## TASK LIST
1. Please return the passage of the ARVC gene curation abstract from "Background: Arrhythmogenic right" up to and including "Genome Resource framework.", copied word for word.
2. Answer these questions from the ARVC gene curation abstract:
(a) According to the 2010 Task Force Criteria, what counts as a major criterion for diagnosing ARVC?
(b) How many teams carried out the blinded independent curation, and how many members did each team have?
(c) Which framework did the teams use to curate the reported ARVC genes?

## DOCUMENT SECTION
Background: Arrhythmogenic right ventricular cardiomyopathy (ARVC) is an inherited disease characterized by ventricular arrhythmias and progressive ventricular dysfunction. Genetic testing is recommended, and a pathogenic variant in an ARVC-associated gene is a major criterion for diagnosis according to the 2010 Task Force Criteria. As incorrect attribution of a gene to ARVC can contribute to misdiagnosis, we assembled an international multidisciplinary ARVC Clinical Genome Resource Gene Curation Expert Panel to reappraise all reported ARVC genes.
Methods: Following a comprehensive literature search, six 2-member teams conducted blinded independent curation of reported ARVC genes using the semiquantitative Clinical Genome Resource framework.

## DATASET EXTRACT
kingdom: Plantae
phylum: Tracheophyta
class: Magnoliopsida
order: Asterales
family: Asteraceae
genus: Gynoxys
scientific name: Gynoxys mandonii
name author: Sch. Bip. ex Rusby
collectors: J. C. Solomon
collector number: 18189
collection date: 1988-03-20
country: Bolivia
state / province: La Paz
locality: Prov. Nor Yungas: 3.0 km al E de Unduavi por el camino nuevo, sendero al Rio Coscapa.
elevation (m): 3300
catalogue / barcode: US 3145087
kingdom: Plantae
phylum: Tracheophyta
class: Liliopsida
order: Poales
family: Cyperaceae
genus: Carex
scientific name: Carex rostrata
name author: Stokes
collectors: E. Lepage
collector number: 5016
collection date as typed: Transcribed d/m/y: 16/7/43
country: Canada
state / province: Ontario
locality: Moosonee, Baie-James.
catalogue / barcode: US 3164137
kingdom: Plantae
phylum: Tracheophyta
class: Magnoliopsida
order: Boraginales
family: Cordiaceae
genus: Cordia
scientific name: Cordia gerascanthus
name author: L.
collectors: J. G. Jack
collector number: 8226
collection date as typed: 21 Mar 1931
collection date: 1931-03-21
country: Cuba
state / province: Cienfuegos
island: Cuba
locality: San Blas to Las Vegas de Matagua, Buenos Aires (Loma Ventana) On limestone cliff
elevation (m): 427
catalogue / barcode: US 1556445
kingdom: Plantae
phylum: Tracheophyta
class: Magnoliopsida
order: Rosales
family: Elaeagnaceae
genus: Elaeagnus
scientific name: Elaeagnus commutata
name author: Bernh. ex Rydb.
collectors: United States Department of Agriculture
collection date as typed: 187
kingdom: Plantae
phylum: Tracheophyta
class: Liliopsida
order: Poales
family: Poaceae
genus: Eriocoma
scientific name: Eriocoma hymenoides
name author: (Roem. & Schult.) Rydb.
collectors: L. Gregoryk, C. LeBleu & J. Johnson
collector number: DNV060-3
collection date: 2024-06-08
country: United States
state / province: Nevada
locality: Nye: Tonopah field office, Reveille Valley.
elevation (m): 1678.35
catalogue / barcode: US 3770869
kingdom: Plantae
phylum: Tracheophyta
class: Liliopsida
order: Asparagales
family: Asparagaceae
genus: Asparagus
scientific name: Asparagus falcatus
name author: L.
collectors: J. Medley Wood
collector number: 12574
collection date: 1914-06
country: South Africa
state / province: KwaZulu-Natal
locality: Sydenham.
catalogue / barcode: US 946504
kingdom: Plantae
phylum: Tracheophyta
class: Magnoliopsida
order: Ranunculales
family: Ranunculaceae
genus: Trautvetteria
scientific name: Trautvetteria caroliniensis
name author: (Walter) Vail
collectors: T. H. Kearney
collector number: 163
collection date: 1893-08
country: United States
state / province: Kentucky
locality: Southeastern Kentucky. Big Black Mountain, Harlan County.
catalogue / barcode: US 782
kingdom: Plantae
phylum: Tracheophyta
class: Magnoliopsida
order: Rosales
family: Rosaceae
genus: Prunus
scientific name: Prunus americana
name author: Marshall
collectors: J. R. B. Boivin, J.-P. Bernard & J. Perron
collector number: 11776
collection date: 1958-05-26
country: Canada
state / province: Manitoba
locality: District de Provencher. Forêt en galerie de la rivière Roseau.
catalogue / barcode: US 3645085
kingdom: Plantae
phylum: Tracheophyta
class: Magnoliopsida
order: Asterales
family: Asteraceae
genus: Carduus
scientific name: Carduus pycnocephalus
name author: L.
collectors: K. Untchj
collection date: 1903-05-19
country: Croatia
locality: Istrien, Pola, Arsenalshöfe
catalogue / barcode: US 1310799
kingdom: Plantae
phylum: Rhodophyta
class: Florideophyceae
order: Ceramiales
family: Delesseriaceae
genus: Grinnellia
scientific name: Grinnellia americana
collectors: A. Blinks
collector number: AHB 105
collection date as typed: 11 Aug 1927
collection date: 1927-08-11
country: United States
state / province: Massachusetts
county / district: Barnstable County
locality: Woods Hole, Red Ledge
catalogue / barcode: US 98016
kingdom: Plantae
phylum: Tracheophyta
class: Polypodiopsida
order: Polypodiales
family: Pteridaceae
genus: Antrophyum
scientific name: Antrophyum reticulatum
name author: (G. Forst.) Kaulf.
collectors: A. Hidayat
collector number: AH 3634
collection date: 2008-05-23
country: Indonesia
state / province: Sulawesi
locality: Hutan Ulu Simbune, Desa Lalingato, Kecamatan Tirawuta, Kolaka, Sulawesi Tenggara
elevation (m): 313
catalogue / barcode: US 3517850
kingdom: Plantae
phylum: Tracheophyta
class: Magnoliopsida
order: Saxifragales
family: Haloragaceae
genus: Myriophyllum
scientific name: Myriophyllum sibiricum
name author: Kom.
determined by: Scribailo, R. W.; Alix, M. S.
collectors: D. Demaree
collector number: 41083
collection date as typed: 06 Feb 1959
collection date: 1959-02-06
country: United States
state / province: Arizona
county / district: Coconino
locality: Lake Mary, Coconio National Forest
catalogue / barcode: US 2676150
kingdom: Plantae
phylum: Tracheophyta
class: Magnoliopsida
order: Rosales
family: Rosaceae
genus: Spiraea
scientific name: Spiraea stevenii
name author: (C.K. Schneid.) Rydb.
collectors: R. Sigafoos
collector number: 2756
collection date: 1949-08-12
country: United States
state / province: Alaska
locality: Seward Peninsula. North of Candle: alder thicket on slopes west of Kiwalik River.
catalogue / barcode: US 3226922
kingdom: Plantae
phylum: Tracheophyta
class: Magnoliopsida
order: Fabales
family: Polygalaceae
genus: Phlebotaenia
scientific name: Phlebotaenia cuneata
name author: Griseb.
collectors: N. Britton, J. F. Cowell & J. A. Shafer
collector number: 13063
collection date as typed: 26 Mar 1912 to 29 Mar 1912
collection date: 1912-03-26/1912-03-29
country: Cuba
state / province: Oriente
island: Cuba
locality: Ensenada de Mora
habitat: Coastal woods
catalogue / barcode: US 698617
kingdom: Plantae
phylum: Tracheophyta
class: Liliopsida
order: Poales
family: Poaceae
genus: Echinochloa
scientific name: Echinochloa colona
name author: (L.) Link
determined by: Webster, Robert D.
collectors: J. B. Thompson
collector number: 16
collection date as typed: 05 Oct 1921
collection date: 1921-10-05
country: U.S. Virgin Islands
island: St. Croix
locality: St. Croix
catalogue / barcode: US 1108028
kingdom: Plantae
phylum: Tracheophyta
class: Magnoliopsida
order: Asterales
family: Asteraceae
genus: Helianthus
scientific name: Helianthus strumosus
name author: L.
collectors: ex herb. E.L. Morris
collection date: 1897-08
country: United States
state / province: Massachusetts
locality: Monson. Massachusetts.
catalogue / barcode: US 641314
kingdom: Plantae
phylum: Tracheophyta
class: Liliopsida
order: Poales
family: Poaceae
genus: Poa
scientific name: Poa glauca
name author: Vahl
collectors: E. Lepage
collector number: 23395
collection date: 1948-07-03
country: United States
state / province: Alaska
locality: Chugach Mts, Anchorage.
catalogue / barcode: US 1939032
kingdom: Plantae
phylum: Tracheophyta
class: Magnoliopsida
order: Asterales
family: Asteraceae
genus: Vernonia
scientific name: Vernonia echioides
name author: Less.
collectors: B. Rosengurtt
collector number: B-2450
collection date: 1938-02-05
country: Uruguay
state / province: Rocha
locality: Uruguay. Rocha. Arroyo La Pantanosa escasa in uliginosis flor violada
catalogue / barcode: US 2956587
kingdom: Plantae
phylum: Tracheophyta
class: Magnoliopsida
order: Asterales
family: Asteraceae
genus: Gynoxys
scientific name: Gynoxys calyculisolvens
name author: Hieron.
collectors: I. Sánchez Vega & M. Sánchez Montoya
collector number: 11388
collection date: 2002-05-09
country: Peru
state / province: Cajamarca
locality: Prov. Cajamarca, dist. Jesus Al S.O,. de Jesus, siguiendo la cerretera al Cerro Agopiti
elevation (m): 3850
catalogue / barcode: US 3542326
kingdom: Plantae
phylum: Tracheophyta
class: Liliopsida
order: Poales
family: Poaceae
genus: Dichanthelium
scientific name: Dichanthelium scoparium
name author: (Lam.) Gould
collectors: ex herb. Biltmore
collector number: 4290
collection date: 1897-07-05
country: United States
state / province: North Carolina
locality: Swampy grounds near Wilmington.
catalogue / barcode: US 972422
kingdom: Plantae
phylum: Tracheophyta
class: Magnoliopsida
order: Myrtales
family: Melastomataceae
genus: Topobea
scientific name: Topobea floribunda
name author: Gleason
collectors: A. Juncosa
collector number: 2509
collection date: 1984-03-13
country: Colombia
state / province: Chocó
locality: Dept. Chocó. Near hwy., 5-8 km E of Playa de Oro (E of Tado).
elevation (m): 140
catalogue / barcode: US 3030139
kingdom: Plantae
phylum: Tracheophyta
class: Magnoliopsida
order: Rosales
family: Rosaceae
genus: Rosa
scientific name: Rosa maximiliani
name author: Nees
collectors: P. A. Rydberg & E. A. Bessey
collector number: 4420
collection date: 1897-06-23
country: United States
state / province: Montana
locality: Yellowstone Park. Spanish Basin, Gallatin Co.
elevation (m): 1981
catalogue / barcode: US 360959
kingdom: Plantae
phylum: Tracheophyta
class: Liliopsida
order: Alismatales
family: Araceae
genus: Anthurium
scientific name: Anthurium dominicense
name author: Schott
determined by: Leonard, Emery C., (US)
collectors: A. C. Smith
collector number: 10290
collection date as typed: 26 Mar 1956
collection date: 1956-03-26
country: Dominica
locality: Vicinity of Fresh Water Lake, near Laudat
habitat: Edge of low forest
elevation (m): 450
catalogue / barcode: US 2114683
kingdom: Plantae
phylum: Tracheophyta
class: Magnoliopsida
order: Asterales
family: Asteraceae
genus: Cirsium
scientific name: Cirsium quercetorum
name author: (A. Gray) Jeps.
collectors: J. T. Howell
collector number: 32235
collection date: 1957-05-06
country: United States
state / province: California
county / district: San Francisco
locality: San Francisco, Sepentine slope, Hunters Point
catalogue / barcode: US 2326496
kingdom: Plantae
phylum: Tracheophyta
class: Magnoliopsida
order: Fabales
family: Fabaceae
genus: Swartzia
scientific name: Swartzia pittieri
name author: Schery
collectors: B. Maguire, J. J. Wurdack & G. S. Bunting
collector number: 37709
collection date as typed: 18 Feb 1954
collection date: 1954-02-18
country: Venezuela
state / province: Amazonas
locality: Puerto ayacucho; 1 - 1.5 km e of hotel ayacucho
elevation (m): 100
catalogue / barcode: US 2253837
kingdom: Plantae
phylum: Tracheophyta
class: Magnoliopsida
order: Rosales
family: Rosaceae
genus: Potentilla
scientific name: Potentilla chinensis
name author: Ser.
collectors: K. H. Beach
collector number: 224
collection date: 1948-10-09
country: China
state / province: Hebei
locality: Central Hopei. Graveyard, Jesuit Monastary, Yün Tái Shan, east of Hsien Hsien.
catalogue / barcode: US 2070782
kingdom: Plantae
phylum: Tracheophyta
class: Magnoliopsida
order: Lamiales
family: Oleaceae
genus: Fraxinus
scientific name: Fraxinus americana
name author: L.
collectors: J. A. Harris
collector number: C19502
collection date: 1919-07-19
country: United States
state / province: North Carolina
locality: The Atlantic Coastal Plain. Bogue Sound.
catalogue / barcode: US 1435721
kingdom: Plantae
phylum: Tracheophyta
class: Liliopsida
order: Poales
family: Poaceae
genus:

## YOUR RESPONSES
1.
Background: Arrhythmogenic right ventricular cardiomyopathy (ARVC) is an inherited disease characterized by ventricular arrhythmias and progressive ventricular dysfunction. Genetic testing is recommended, and a pathogenic variant in an ARVC-associated gene is a major criterion for diagnosis according to the 2010 Task Force Criteria. As incorrect attribution of a gene to ARVC can contribute to misdiagnosis, we assembled an international multidisciplinary ARVC Clinical Genome Resource Gene Curation Expert Panel to reappraise all reported ARVC genes.
Methods: Following a comprehensive literature search, six 2-member teams conducted blinded independent curation of reported ARVC genes using the semiquantitative Clinical Genome Resource framework.

2.
(a) A pathogenic variant in an ARVC-associated gene.
(b) Six teams, each with two members.
(c) The semiquantitative Clinical Genome Resource framework.